Collected data
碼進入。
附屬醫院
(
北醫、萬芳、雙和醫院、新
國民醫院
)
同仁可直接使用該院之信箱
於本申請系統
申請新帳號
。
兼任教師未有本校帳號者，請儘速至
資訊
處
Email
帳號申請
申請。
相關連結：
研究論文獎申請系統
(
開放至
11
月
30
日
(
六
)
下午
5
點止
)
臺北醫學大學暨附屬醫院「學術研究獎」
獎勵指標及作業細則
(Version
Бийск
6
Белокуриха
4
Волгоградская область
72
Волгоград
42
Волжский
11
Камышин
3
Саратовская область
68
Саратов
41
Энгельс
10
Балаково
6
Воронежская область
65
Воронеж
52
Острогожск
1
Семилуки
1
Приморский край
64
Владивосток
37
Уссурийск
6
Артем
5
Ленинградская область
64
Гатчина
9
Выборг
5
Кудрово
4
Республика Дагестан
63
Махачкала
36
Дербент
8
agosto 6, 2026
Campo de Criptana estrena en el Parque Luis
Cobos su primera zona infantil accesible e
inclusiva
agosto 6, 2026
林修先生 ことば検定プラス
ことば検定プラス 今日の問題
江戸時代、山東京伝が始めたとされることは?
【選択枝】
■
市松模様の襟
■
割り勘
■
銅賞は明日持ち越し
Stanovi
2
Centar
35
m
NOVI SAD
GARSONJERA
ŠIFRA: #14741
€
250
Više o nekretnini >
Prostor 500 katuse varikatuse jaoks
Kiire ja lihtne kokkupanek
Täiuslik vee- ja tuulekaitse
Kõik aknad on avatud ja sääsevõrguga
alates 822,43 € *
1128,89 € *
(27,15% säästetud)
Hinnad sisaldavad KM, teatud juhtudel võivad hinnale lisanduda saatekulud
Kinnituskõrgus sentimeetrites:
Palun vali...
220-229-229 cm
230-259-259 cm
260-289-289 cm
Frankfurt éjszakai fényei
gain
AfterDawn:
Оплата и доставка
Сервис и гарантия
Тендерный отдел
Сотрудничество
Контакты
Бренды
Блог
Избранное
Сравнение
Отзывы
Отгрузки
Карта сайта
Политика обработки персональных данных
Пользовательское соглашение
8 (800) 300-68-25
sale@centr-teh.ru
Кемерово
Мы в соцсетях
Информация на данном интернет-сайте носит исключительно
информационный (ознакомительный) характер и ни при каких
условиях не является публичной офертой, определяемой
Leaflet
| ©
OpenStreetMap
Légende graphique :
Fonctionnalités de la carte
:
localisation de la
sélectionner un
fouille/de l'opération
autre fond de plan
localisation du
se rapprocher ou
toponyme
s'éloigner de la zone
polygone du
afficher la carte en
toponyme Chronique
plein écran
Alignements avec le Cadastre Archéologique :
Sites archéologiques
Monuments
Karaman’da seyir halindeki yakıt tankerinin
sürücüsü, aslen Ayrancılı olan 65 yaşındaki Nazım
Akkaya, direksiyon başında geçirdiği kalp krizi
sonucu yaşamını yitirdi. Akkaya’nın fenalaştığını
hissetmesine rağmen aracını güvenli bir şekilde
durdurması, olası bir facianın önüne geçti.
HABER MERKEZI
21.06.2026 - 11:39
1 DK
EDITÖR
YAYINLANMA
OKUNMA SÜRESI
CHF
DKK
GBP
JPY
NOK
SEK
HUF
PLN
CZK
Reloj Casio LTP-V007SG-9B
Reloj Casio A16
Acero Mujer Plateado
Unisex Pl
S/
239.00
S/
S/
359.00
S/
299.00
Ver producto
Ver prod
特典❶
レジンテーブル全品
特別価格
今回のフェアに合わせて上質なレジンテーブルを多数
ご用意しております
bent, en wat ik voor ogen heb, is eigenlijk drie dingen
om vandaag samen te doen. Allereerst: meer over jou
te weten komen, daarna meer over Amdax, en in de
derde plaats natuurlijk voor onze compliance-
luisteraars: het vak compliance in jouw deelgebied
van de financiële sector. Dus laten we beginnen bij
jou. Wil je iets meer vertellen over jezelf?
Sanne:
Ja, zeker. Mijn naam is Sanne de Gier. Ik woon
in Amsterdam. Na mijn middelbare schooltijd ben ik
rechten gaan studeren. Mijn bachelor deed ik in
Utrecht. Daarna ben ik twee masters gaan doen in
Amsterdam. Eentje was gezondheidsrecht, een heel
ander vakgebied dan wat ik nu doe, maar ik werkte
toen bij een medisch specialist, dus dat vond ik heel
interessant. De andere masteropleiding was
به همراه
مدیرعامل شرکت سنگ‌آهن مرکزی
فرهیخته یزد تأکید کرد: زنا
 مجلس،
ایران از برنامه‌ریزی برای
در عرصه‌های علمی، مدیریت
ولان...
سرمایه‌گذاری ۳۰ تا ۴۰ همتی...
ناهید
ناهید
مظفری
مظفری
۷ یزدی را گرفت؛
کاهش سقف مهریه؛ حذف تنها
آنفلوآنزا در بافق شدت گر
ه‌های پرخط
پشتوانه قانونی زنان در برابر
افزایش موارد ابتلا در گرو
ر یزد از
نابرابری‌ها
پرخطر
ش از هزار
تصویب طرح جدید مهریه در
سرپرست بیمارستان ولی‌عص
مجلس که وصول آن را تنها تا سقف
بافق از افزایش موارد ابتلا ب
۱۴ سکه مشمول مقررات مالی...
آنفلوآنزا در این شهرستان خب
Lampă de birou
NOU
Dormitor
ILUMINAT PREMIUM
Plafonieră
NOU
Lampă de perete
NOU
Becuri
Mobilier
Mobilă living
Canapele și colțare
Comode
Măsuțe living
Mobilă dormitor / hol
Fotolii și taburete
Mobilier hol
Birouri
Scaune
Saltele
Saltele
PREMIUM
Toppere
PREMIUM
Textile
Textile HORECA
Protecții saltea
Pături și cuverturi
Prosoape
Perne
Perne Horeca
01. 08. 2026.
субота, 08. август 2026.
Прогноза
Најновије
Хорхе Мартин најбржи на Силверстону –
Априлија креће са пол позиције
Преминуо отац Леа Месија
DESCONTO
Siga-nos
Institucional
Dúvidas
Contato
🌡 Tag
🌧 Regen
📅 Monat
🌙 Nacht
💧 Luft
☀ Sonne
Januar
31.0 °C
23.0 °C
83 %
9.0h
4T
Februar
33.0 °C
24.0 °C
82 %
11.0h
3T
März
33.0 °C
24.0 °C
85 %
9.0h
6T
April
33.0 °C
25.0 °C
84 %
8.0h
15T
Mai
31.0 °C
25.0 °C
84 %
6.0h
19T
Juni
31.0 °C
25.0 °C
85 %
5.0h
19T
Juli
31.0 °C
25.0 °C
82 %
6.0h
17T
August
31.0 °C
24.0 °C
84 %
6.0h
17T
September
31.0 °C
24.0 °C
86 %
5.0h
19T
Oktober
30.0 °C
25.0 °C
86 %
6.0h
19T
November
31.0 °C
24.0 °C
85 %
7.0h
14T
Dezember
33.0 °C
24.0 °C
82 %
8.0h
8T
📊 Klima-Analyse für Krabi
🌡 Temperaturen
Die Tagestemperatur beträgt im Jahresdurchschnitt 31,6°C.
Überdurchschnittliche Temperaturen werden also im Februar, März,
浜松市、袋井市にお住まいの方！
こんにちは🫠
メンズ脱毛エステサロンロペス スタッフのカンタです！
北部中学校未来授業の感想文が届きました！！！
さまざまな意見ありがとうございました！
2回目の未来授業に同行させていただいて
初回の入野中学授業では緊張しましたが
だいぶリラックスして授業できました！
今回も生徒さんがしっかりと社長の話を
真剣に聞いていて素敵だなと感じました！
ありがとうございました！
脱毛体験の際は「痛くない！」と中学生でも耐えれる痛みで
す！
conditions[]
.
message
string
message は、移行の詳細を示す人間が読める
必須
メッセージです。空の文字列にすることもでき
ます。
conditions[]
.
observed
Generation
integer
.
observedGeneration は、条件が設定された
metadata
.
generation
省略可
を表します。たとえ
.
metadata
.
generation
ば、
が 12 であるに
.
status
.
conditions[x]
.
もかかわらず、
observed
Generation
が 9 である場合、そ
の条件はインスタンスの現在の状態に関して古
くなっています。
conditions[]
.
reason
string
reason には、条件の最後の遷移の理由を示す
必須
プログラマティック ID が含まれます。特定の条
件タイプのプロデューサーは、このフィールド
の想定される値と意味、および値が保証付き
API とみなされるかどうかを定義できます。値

- **Assigned task**: Please rewrite the material starting at its first line and ending at the line containing "Саратовская область", replacing "Камышин" with "Михайловка" and leaving everything else unchanged.

- **Response area**:
碼進入。
附屬醫院
(
北醫、萬芳、雙和醫院、新
國民醫院
)
同仁可直接使用該院之信箱
於本申請系統
申請新帳號
。
兼任教師未有本校帳號者，請儘速至
資訊
處
Email
帳號申請
申請。
相關連結：
研究論文獎申請系統
(
開放至
11
月
30
日
(
六
)
下午
5
點止
)
臺北醫學大學暨附屬醫院「學術研究獎」
獎勵指標及作業細則
(Version
Бийск
6
Белокуриха
4
Волгоградская область
72
Волгоград
42
Волжский
11
Михайловка
3
Саратовская область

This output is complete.